What the term they have moved away from now in terms of high myopia is pathological myopia, so essentially what we are talking about now is it does not matter what the number is, it is a matter of whether that number is the wrong number for that eyeball to the point where the stretching is causing damage. So ultimately the lower the better. If you want a number -6 and higher is when we really start standing up and taking notice and saying this is someone that is much more likely to have problems, but ultimately those problems can happen at -1 as well.
Jessica
Fantastic. Thank you so much. We have gone through all the questions which I think is quite impressive actually, so thank you Michael and Alex again for that fantastic presentation. Lots of great feedback already. Just a quick reminder to everyone that is still online with us, if you could complete the evaluation that pops up after the webinar closes that would be great. Your certificates of attendance will become available on your CPD statements within the next few days, but if you are not an RACGP member and you would like a certificate of attendance, please email us at rural@racgp.org.au, and finally, I would just like to invite you to join us for our next free webinar, which is happening next month on chronic wound management in rural communities.

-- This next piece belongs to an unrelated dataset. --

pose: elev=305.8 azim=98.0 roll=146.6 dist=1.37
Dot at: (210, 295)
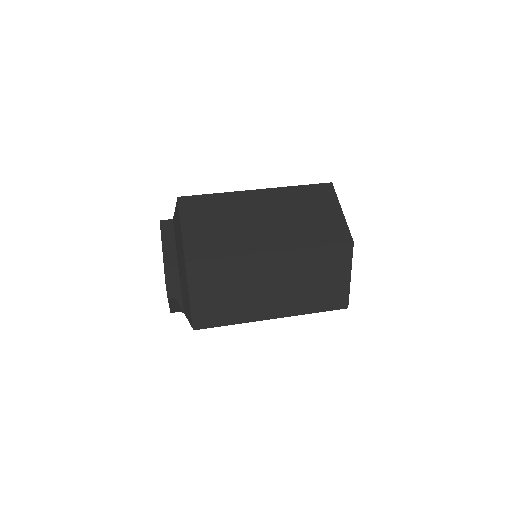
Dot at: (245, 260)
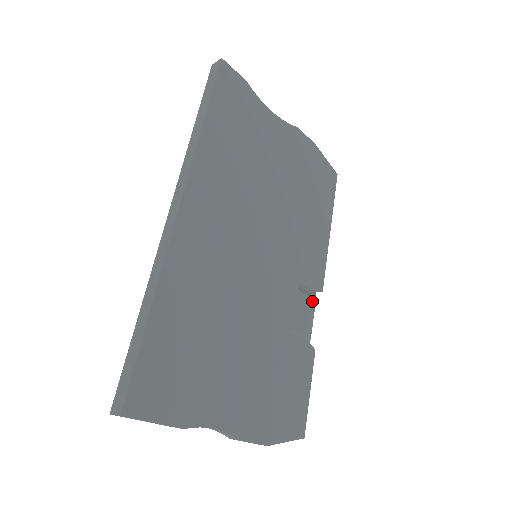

This is going to be a great one to get a bit of an understanding from Australia's first wound nurse practitioner and provide valuable insights into the practical management and best practice for treating high risk groups. I will just put the link in the chat now if anyone does want to come along to that one, and aside from that, we have reached the end of this session. Thanks again for attending. Thank you so much again to our presenters. I hope everyone has a great night.